The problem queue has 280 open records, the average age is 14 months, and the team’s quarterly review skips it because nobody can summarize what is actually happening. Problem Management does not fail because people refuse to do it; it fails because the process never had explicit creation criteria, named owners, or a way to measure whether the work prevents future incidents. The patterns below address each in turn.
Creating a Problem
Not every incident becomes a problem. Define explicit criteria: a repeated pattern (three or more matching incidents in 30 days), a high-impact one-off (severity 1 or 2 with business service impact), or an unresolved incident with no known cause. Without criteria, problem count explodes, RCA loses focus, and the queue becomes a graveyard for tickets the team did not want to close.
Auto-create problem when:
- 3+ incidents on same ci_class+category+subcategory in 30 days
- severity == 1 with business_critical_service flag
- incident closed without root cause and impact_assessed > threshold
RCA Frameworks
Pick one framework per problem type and stick with it through the investigation. Five Whys for linear causal chains. Ishikawa (fishbone) for systemic issues with multiple contributing factors. Kepner-Tregoe for complex multi-cause incidents requiring structured comparison. Switching frameworks mid-investigation produces a record nobody can review. Record the RCA on the problem with the framework name and the reasoning at each step, not just the final conclusion.
Known Errors
A known error is a problem with a documented workaround and a pending permanent fix. Publish known errors to the knowledge base so service desk can resolve repeated tickets without re-investigating. The known error record links to the problem (cause), the workaround (KB article), and the change record that will deliver the fix. Service desk’s first action on a matching incident is to apply the workaround and link the incident to the known error, not to redo the investigation.

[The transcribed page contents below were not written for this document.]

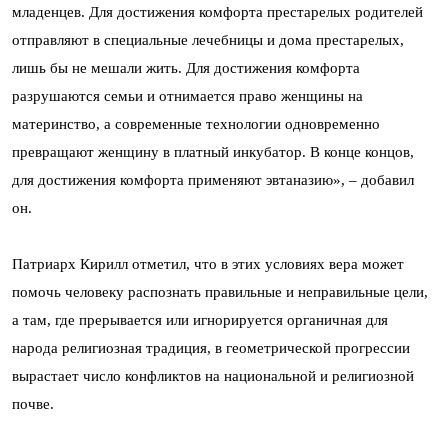
младенцев. Для достижения комфорта престарелых родителей
отправляют в специальные лечебницы и дома престарелых,
лишь бы не мешали жить. Для достижения комфорта
разрушаются семьи и отнимается право женщины на
материнство, а современные технологии одновременно
превращают женщину в платный инкубатор. В конце концов,
для достижения комфорта применяют эвтаназию», – добавил
он.
Патриарх Кирилл отметил, что в этих условиях вера может
помочь человеку распознать правильные и неправильные цели,
а там, где прерывается или игнорируется органичная для
народа религиозная традиция, в геометрической прогрессии
вырастает число конфликтов на национальной и религиозной
почве.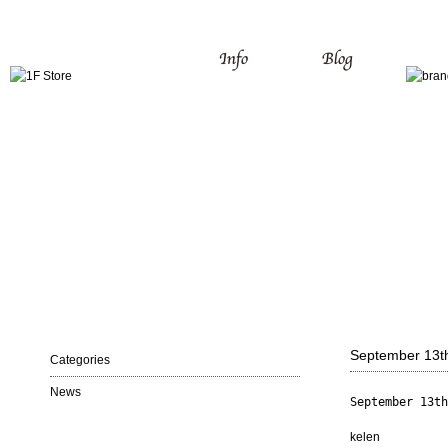
September 13t
Categories
News
September 13th
kelen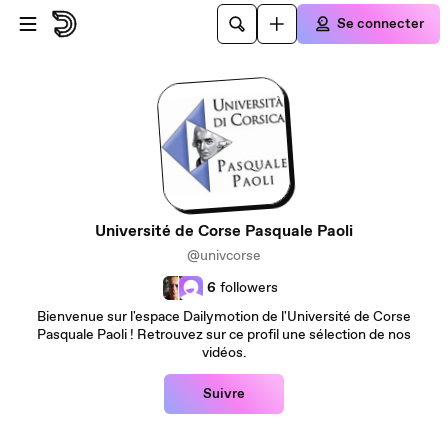
Passer au contenu principal
Se connecter
Université de Corse Pasquale Paoli
@univcorse
6
followers
Bienvenue sur l'espace Dailymotion de l'Université de Corse
Pasquale Paoli ! Retrouvez sur ce profil une sélection de nos
vidéos.
Suivre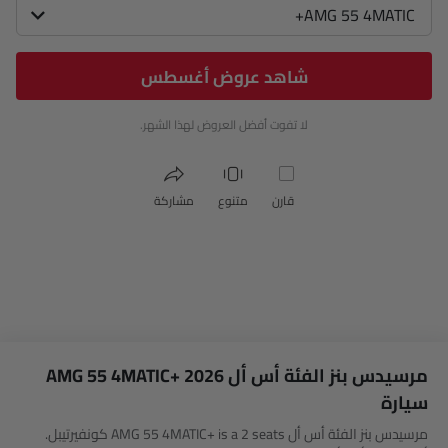
AMG 55 4MATIC+
شاهد عروض أغسطس
لا تفوت أفضل العروض لهذا الشهر.
قارن
متنوع
مشاركة
مرسيدس بنز الفئة أس أل AMG 55 4MATIC+ 2026
سيارة
مرسيدس بنز الفئة أس أل AMG 55 4MATIC+ is a 2 seats كونفيرتيبل.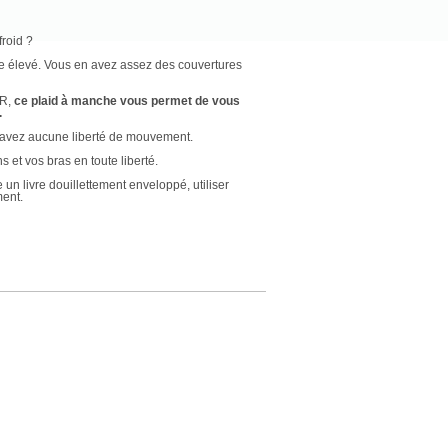
froid ?
e élevé. Vous en avez assez des couvertures
UR,
ce plaid à manche vous permet de vous
.
n’avez aucune liberté de mouvement.
et vos bras en toute liberté.
un livre douillettement enveloppé, utiliser
ment.
ains tout en maintenant le reste de votre
nd et petit.
 enfant. Grâce à la polaire douce, c'est tout
ouvez caresser votre animal de compagnie.
iver et rester bien au chaud même par temps
aud et de rester au chaud.
eur avec des manches qui vous permettent de
ment au chaud.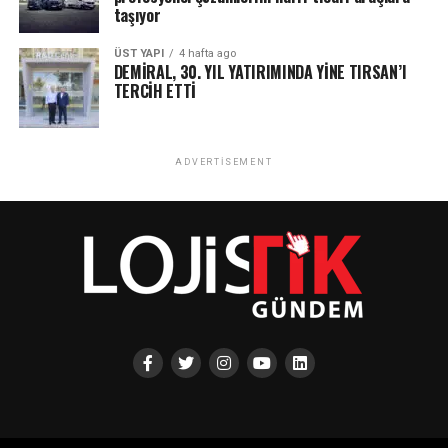
taşıyor
ÜST YAPI
4 hafta ago
DEMİRAL, 30. YIL YATIRIMINDA YİNE TIRSAN’I
TERCİH ETTİ
ADVERTISEMENT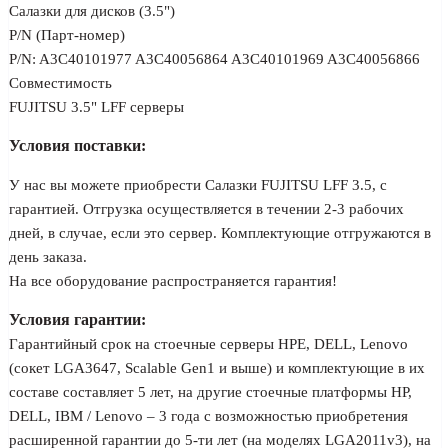
Салазки для дисков (3.5")
P/N (Парт-номер)
P/N: A3C40101977 A3C40056864 A3C40101969 A3C40056866
Совместимость
FUJITSU 3.5" LFF серверы
Условия поставки:
У нас вы можете приобрести Салазки FUJITSU LFF 3.5, с
гарантией. Отгрузка осуществляется в течении 2-3 рабочих
дней, в случае, если это сервер. Комплектующие отгружаются в
день заказа.
На все оборудование распространяется гарантия!
Условия гарантии:
Гарантийный срок на стоечные серверы HPE, DELL, Lenovo
(сокет LGA3647, Scalable Gen1 и выше) и комплектующие в их
составе составляет 5 лет, на другие стоечные платформы HP,
DELL, IBM / Lenovo – 3 года с возможностью приобретения
расширенной гарантии до 5-ти лет (на моделях LGA2011v3), на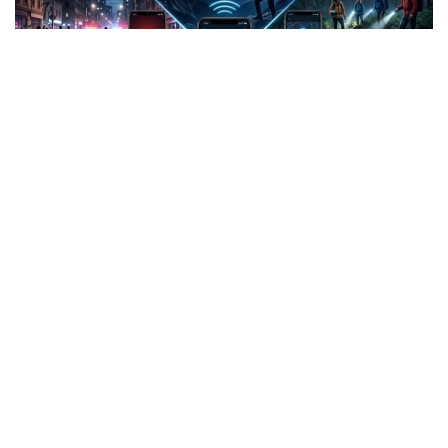
Фото: СИ
Жанубий Корея: Илова таъқибчига яқинлашиш
ҳақида огоҳлантиради
2026 йил 24 июнда Жанубий Корея шахсий
хавфсизлик учун энг сўнгги рақамли воситалардан
бирини ишга туширди.
Ҳукумат иловаси таъқиб қилувчи қурбонларга
электрон билагузук тақишлари шарт бўлган таъқиб
қилувчиларининг жойлашуви ва йўналишини реал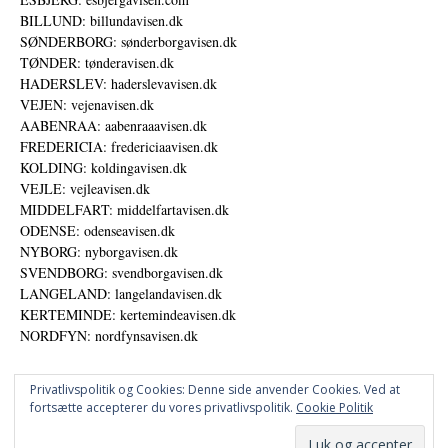
BILLUND: billundavisen.dk
SØNDERBORG: sønderborgavisen.dk
TØNDER: tønderavisen.dk
HADERSLEV: haderslevavisen.dk
VEJEN: vejenavisen.dk
AABENRAA: aabenraaavisen.dk
FREDERICIA: fredericiaavisen.dk
KOLDING: koldingavisen.dk
VEJLE: vejleavisen.dk
MIDDELFART: middelfartavisen.dk
ODENSE: odenseavisen.dk
NYBORG: nyborgavisen.dk
SVENDBORG: svendborgavisen.dk
LANGELAND: langelandavisen.dk
KERTEMINDE: kertemindeavisen.dk
NORDFYN: nordfynsavisen.dk
Privatlivspolitik og Cookies: Denne side anvender Cookies. Ved at
fortsætte accepterer du vores privatlivspolitik.
Cookie Politik
Annoncer
Datapolitik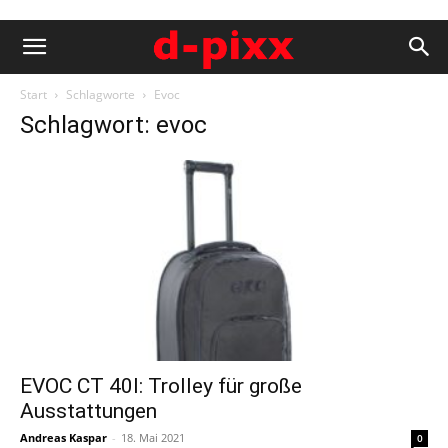
Start
Schlagworte
Evoc
Schlagwort: evoc
EVOC CT 40l: Trolley für große
Ausstattungen
Andreas Kaspar
-
18. Mai 2021
0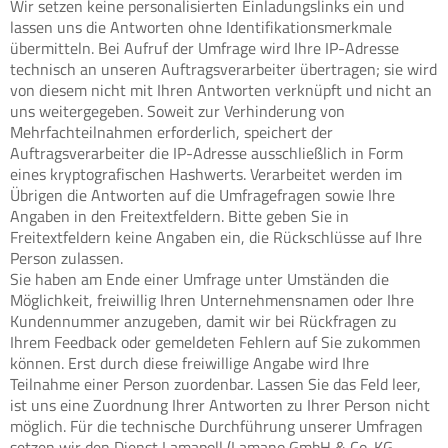
Wir setzen keine personalisierten Einladungslinks ein und
lassen uns die Antworten ohne Identifikationsmerkmale
übermitteln. Bei Aufruf der Umfrage wird Ihre IP-Adresse
technisch an unseren Auftragsverarbeiter übertragen; sie wird
von diesem nicht mit Ihren Antworten verknüpft und nicht an
uns weitergegeben. Soweit zur Verhinderung von
Mehrfachteilnahmen erforderlich, speichert der
Auftragsverarbeiter die IP-Adresse ausschließlich in Form
eines kryptografischen Hashwerts. Verarbeitet werden im
Übrigen die Antworten auf die Umfragefragen sowie Ihre
Angaben in den Freitextfeldern. Bitte geben Sie in
Freitextfeldern keine Angaben ein, die Rückschlüsse auf Ihre
Person zulassen.
Sie haben am Ende einer Umfrage unter Umständen die
Möglichkeit, freiwillig Ihren Unternehmensnamen oder Ihre
Kundennummer anzugeben, damit wir bei Rückfragen zu
Ihrem Feedback oder gemeldeten Fehlern auf Sie zukommen
können. Erst durch diese freiwillige Angabe wird Ihre
Teilnahme einer Person zuordenbar. Lassen Sie das Feld leer,
ist uns eine Zuordnung Ihrer Antworten zu Ihrer Person nicht
möglich. Für die technische Durchführung unserer Umfragen
setzen wir den Dienst Lamapoll (Lamano GmbH & Co. KG,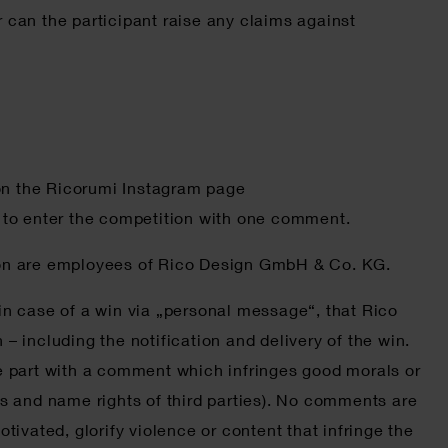
 can the participant raise any claims against
 on the Ricorumi Instagram page
e to enter the competition with one comment.
tion are employees of Rico Design GmbH & Co. KG.
 in case of a win via „personal message“, that Rico
including the notification and delivery of the win.
ke part with a comment which infringes good morals or
ghts and name rights of third parties). No comments are
tivated, glorify violence or content that infringe the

// Suggest matching known errors on incident form
function suggestKnownErrors(shortDesc, ciSysId) {
var ke = new GlideRecord('problem');
ke.addQuery('known_error', true);
ke.addQuery('cmdb_ci', ciSysId);
ke.addEncodedQuery('short_descriptionLIKE'+shortDesc.substring(0,40));
ke.setLimit(5);
ke.query();
return ke;
}
Linking Incidents
Every new incident should search for a matching open problem at creation and again at resolution. Configure the incident form to suggest matches based on CI, category, and short-description similarity. An incident “resolved via problem” means the fix is in the pipeline through the linked change, not that the incident is unresolved. The link is what produces the prevention metric later.
Measuring Value
Problem Management’s value is prevention, which is hard to measure directly. Track: incidents avoided (incidents that match a closed problem’s pattern in the period after the fix), mean time to known error (from problem creation to documented workaround), open problem age distribution (the long-tail problems are the management focus), and preventive change closure rate (percentage of closed problems with a linked change actually delivered). Publish quarterly to the operations leadership.
Common Failure Modes
Problems opened with no assigned owner — they age forever. Make owner required at creation and route unassigned-after-7-days problems to a triage role. RCA recorded as a free-text narrative rather than structured data — the patterns are not queryable across problems. Use structured contributing-factor fields and let the narrative be supporting context. Known errors published to KB without expiration — when the permanent fix ships, the workaround should retire automatically; otherwise users keep applying outdated workarounds.
What Changed in 2026
Now Assist’s RCA assist (where licensed) drafts the contributing-factor analysis from related incidents and worklogs. The output is editable and rarely correct on the first pass; treat it as a productivity aid for the human investigator, not a replacement. The framework selection and final conclusion remain human decisions.
Implementation Sequence
Establish creation criteria and the auto-creation rule first. Add RCA framework templates next. Wire the known error to KB integration. Add the prevention metric last, once enough closed problems exist to measure against. Trying to bootstrap all of these together in week one produces a process the team treats as overhead.
What to do this week: pull every open problem older than six months and either assign an owner with a 30-day SLA or close as unactionable with documented reason — that triage clears the queue for actual work.